#### To be done
a: In the Guitar Hero controller thread, which two Guitar Hero guitars does Mr-Malco say are 100% compatible with Rock Band?
b: From the Guitar Hero controller thread, set down the stretch from "## tmitch45 (Jul" through "(May 27, 2009)" word for word.

#### Document extract
## Begin

# Guitar hero controller



## tmitch45 (Jul 29, 2006)

IS the guitar hero controller fully compatable with rock band? The bloke in HMV didn't know. If it is compatable I'm after Rockband beetles.


----------



## R32-Simon (May 27, 2009)

Bump as I'd like too know this as well


----------



## kingtheydon (Aug 11, 2008)

They should be dude.

edit confirmed maybe??

http://www.wired.com/gamelife/2008/11/official-guitar/

Edit again!

Providing you have the world tour one its okay on anything..and from memory the world tour ones are the same as any other Guitar hero one.


----------



## ClarkeG (Jun 17, 2006)

Well if its any use to you I have the complete rock band kit (drums, guitar and mic) and I play guitar hero world tour and guitar hero 5 and they all work 100% with each other so I would like to assume they work the other way around.

Thanks
Clarke


----------



## Mr-Malco (Sep 24, 2009)

it is fully compatible, I have the Guitar from Guitar hero 3 and the Guitar from Guitar Hero World Tour, both are 100% compatible with RockBand...happy strumming!!!


----------



## Pieface876 (Nov 14, 2008)

Guitar Hero 2 and 3 controllers both work with Rock Band 1 and 2 for me


----------

## End

#### Data provided
## Begin

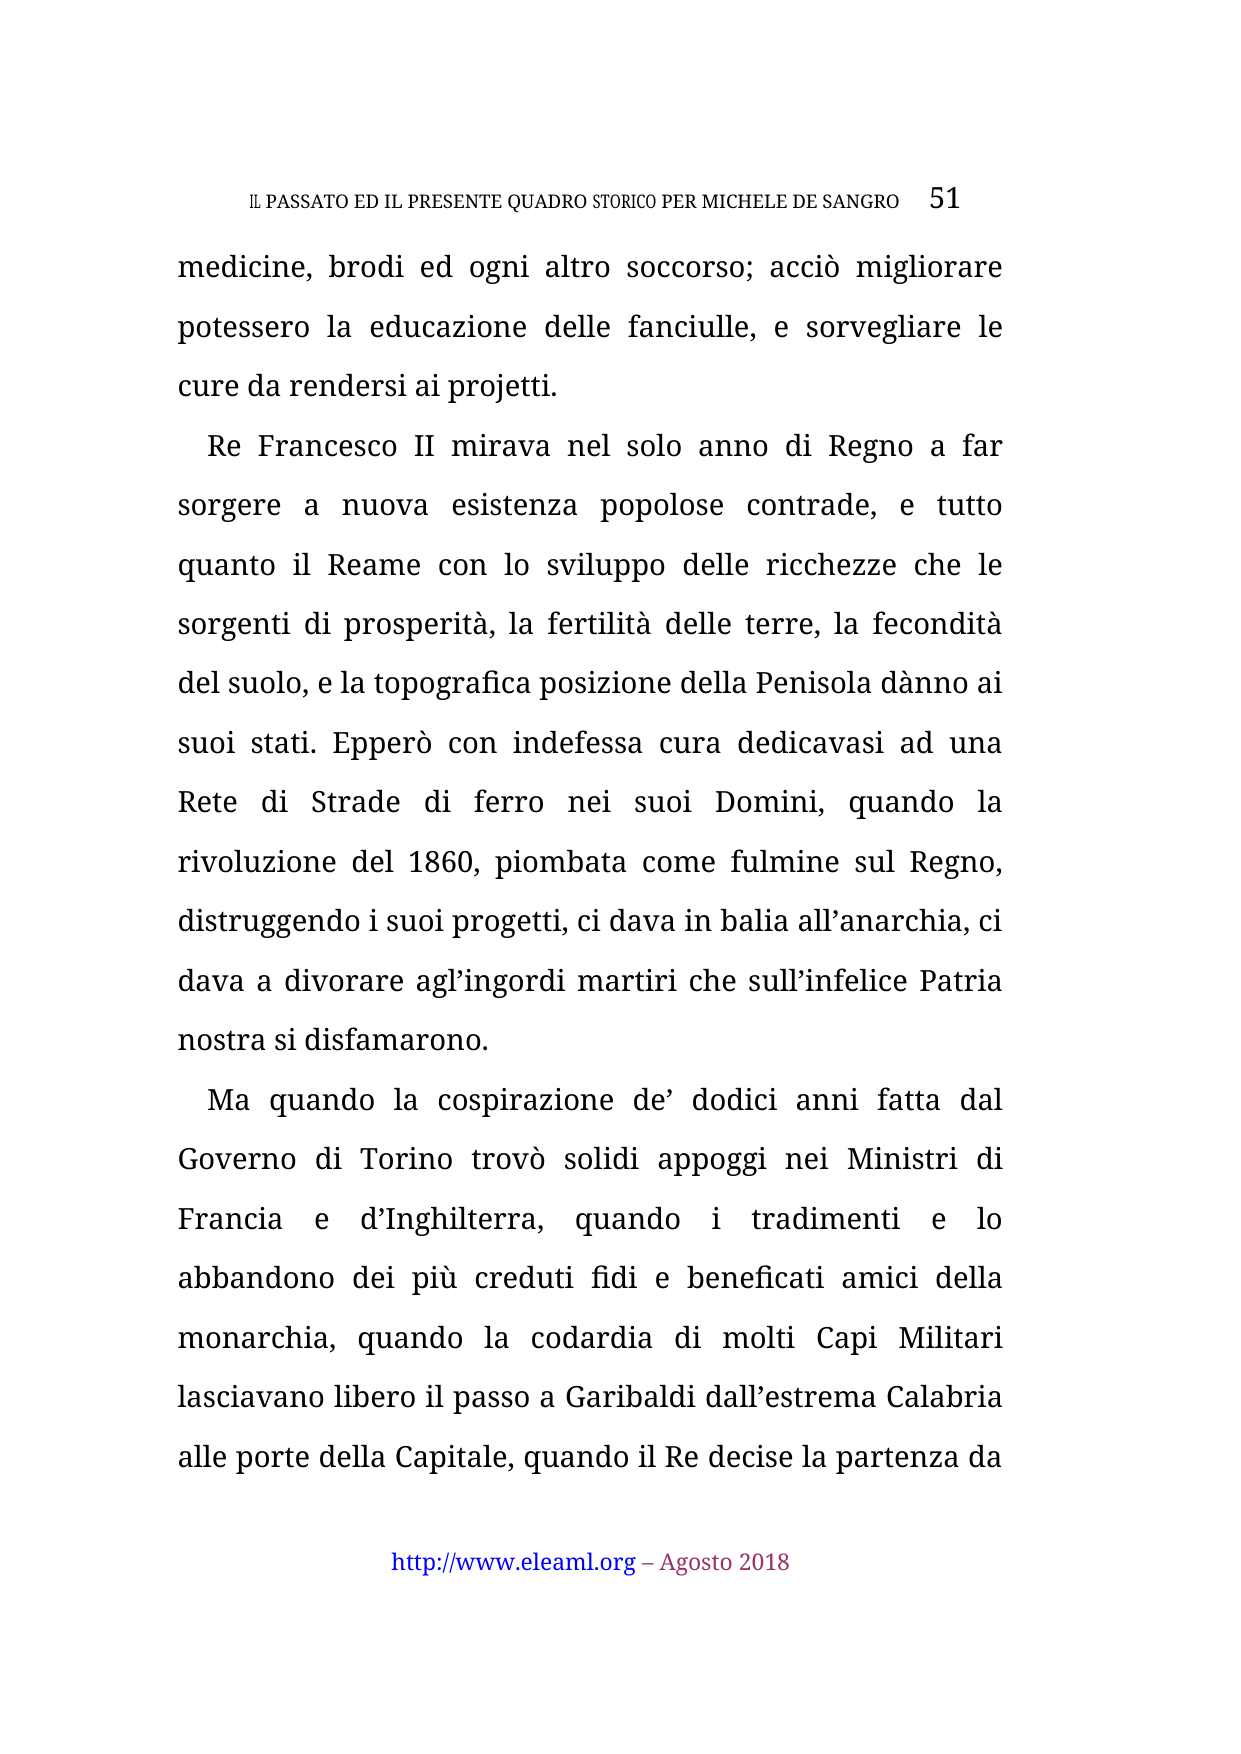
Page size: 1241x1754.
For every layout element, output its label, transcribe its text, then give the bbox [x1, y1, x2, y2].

## End

#### The results
a: The guitar from Guitar Hero 3 and the guitar from Guitar Hero World Tour.

b:
## tmitch45 (Jul 29, 2006)

IS the guitar hero controller fully compatable with rock band? The bloke in HMV didn't know. If it is compatable I'm after Rockband beetles.


----------



## R32-Simon (May 27, 2009)